_ENUNCIADO_
Identifique e copie cada linha dos dados abaixo que contenha a palavra "Shim", diferenciando maiúsculas de minúsculas.

_DADOS DE ENTRADA_
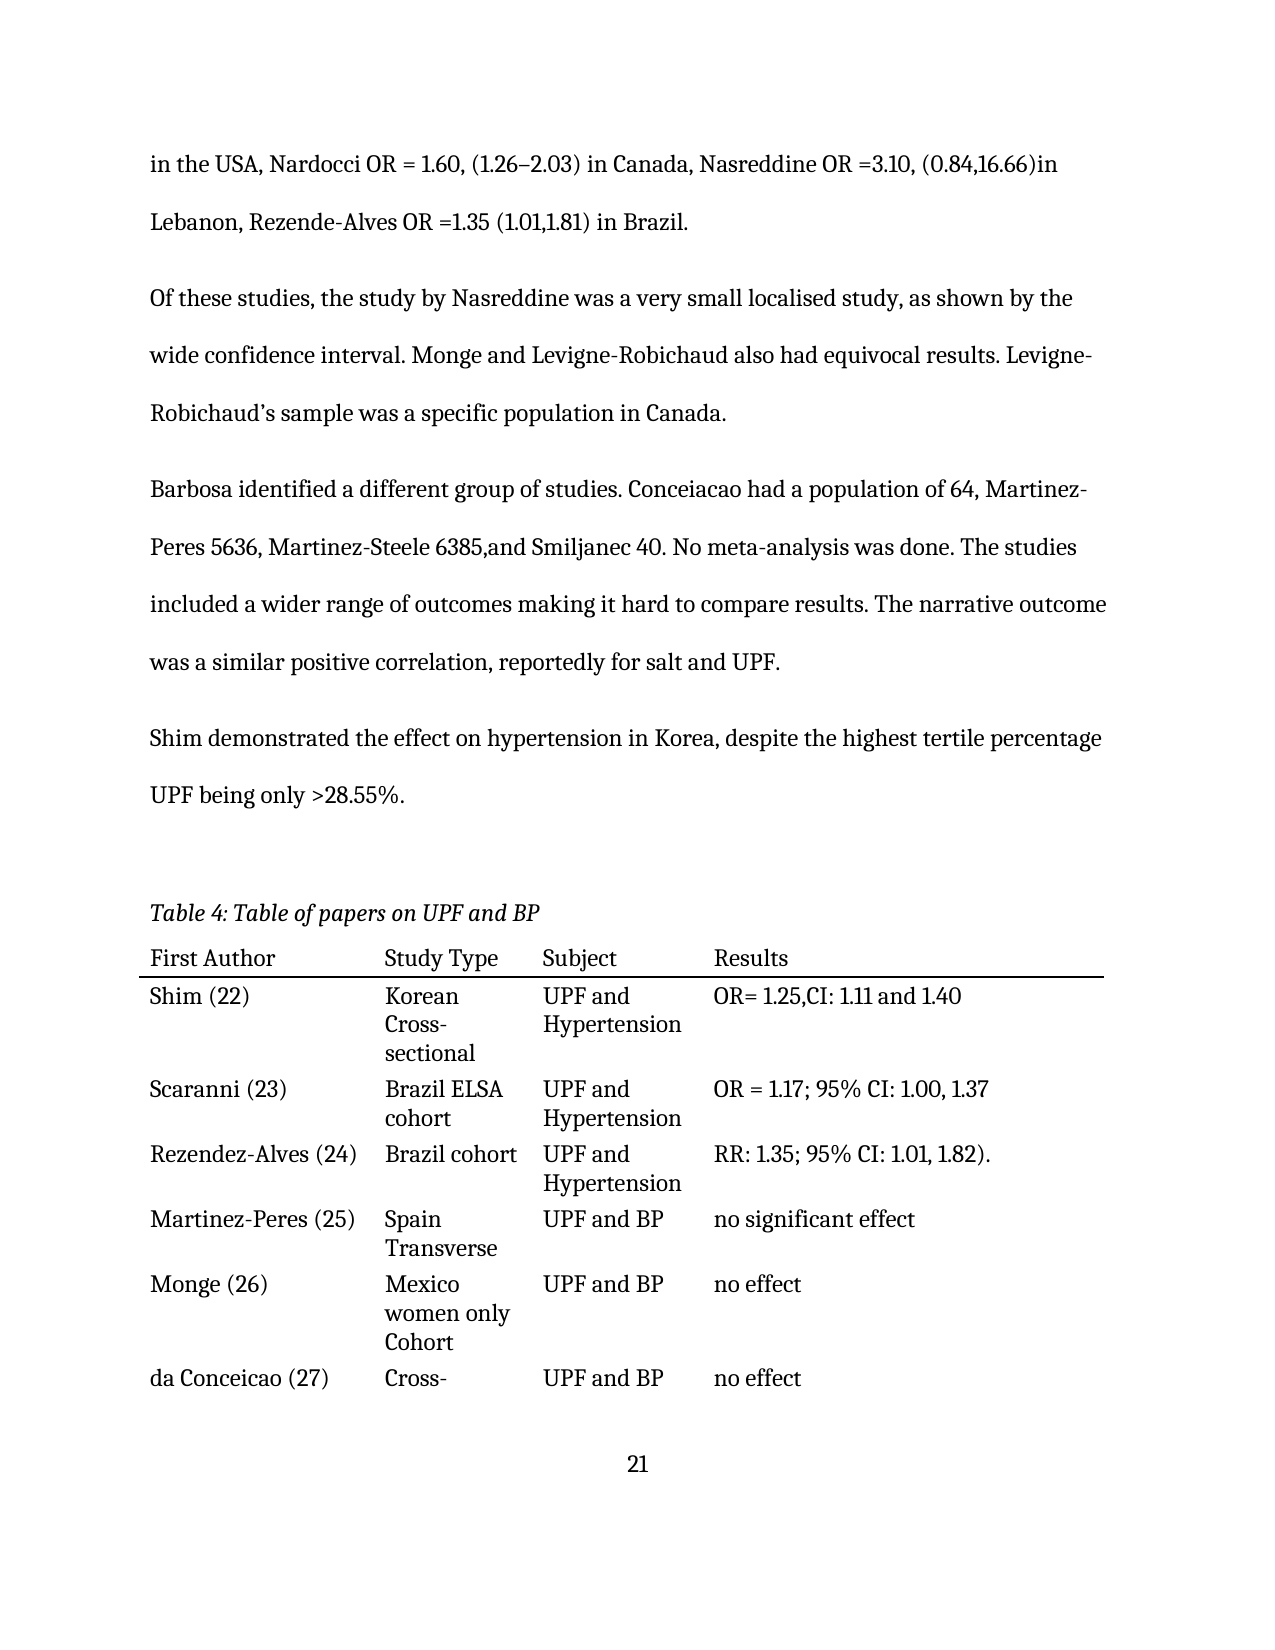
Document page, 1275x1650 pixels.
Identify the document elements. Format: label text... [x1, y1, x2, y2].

table_cell Brazil cohort [374, 1137, 532, 1202]
table_cell UPF and BP [532, 1202, 702, 1267]
table_cell OR= 1.25,CI: 1.11 and 1.40 [703, 978, 1104, 1072]
table_header First Author [139, 940, 373, 976]
table_cell Monge (26) [139, 1267, 373, 1360]
table_header Subject [532, 940, 702, 976]
table_cell Shim (22) [139, 978, 373, 1072]
table_cell Korean Cross-sectional [374, 978, 532, 1072]
table_cell Scaranni (23) [139, 1072, 373, 1137]
table_cell UPF and Hypertension [532, 1137, 702, 1202]
table_header Study Type [374, 940, 532, 976]
table_cell Brazil ELSA cohort [374, 1072, 532, 1137]
table_cell Mexico women only Cohort [374, 1267, 532, 1360]
table_cell no effect [703, 1267, 1104, 1360]
table_cell UPF and Hypertension [532, 978, 702, 1072]
text Shim demonstrated the effect on hypertension in Korea, despite the highest tertile percentage UPF being only >28.55%. [150, 724, 1125, 810]
table_cell RR: 1.35; 95% CI: 1.01, 1.82). [703, 1137, 1104, 1202]
table_cell no effect [703, 1360, 1104, 1397]
table_cell OR = 1.17; 95% CI: 1.00, 1.37 [703, 1072, 1104, 1137]
table_cell da Conceicao (27) [139, 1360, 373, 1397]
text Of these studies, the study by Nasreddine was a very small localised study, as shown by the wide confidence interval. Monge and Levigne-Robichaud also had equivocal results. Levigne-Robichaud’s sample was a specific population in Canada. [150, 284, 1125, 427]
table_cell Cross- [374, 1360, 532, 1397]
text Barbosa identified a different group of studies. Conceiacao had a population of 64, Martinez-Peres 5636, Martinez-Steele 6385,and Smiljanec 40. No meta-analysis was done. The studies included a wider range of outcomes making it hard to compare results. The narrative outcome was a similar positive correlation, reportedly for salt and UPF. [150, 475, 1125, 676]
table_cell Rezendez-Alves (24) [139, 1137, 373, 1202]
table_cell UPF and BP [532, 1267, 702, 1360]
table_cell UPF and BP [532, 1360, 702, 1397]
table_cell Martinez-Peres (25) [139, 1202, 373, 1267]
text in the USA, Nardocci OR = 1.60, (1.26–2.03) in Canada, Nasreddine OR =3.10, (0.84,16.66)in Lebanon, Rezende-Alves OR =1.35 (1.01,1.81) in Brazil. [150, 150, 1125, 236]
table_cell UPF and Hypertension [532, 1072, 702, 1137]
table_header Results [703, 940, 1104, 976]
table_cell Spain Transverse [374, 1202, 532, 1267]
table_cell no significant effect [703, 1202, 1104, 1267]
text Table 4: Table of papers on UPF and BP [150, 899, 1125, 927]
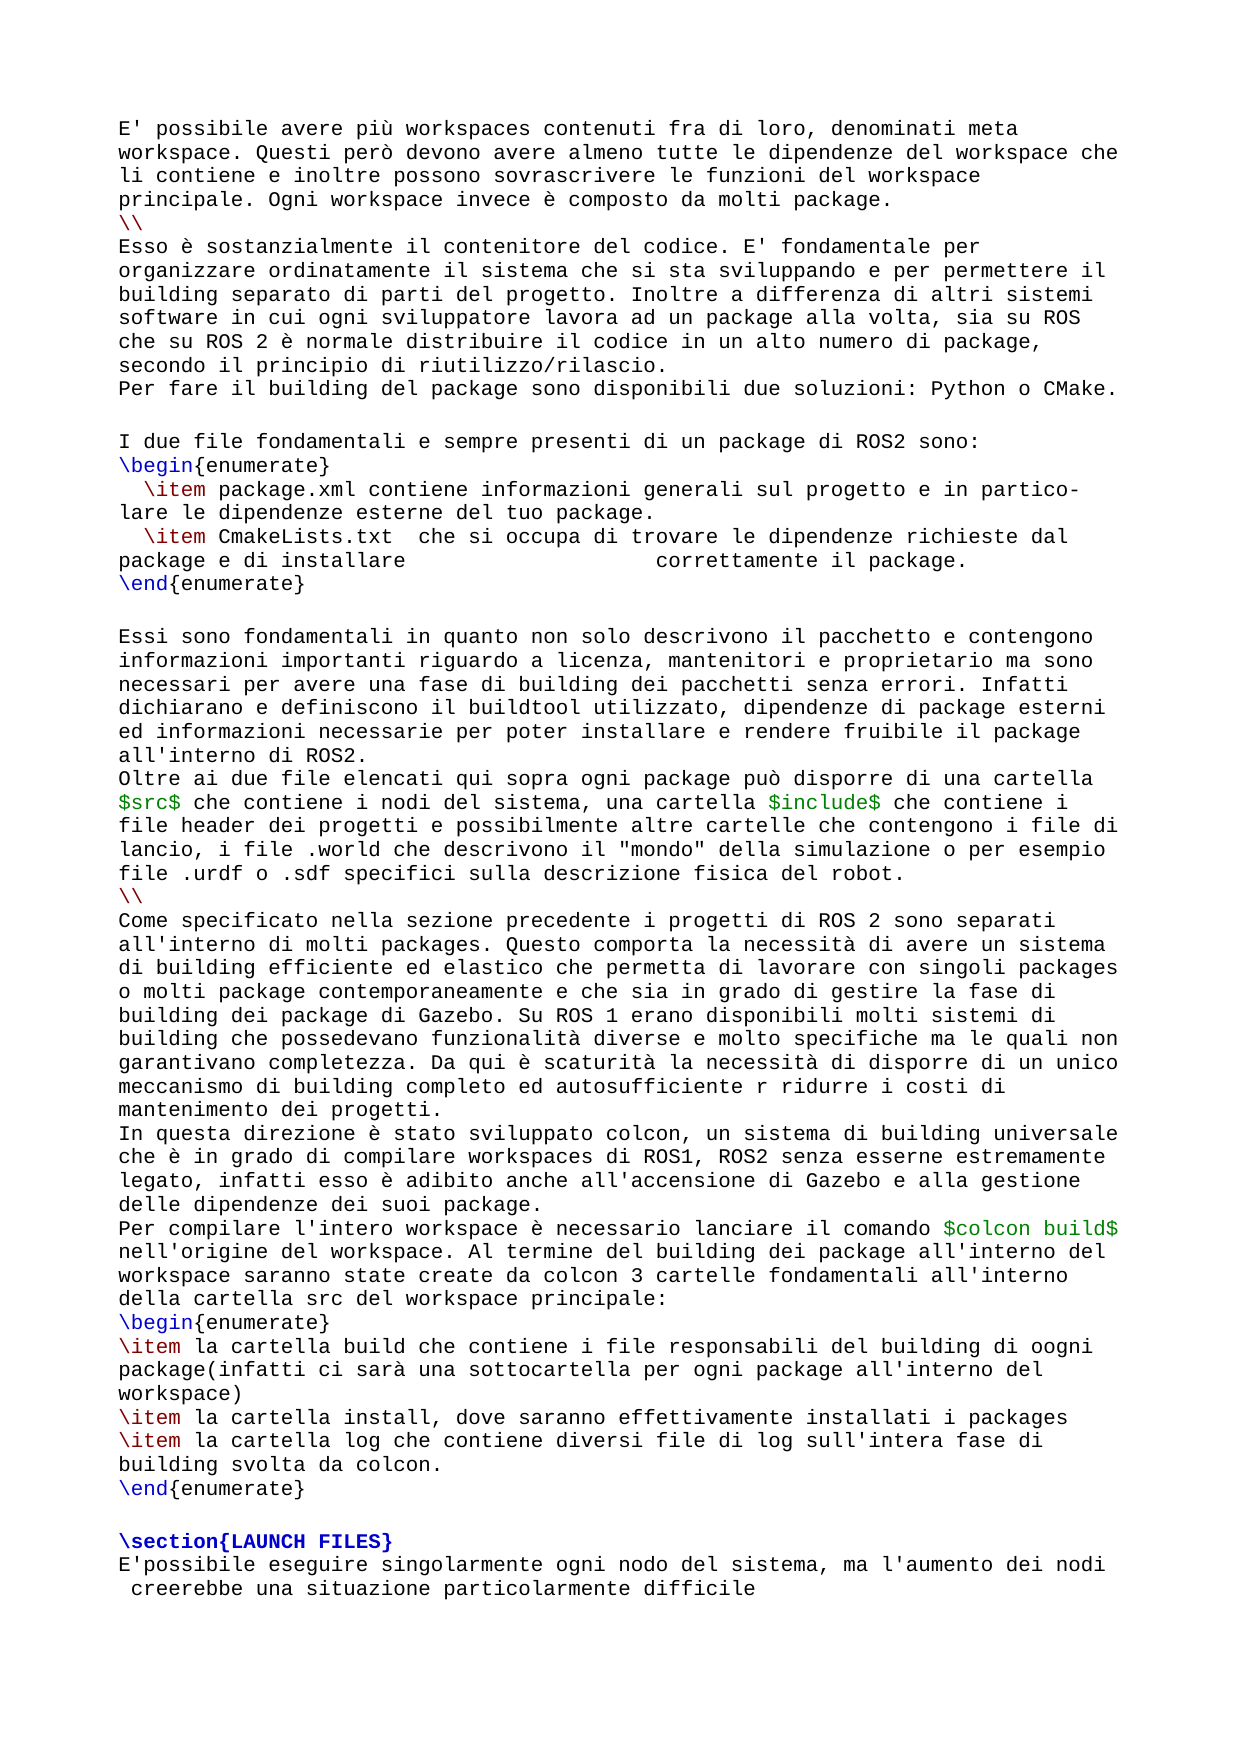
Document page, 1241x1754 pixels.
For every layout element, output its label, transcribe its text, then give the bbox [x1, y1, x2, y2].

_RESPOSTA ESPERADA_
table_cell Shim (22) [139, 978, 373, 1072]
text Shim demonstrated the effect on hypertension in Korea, despite the highest tertile percentage UPF being only >28.55%. [150, 724, 1125, 810]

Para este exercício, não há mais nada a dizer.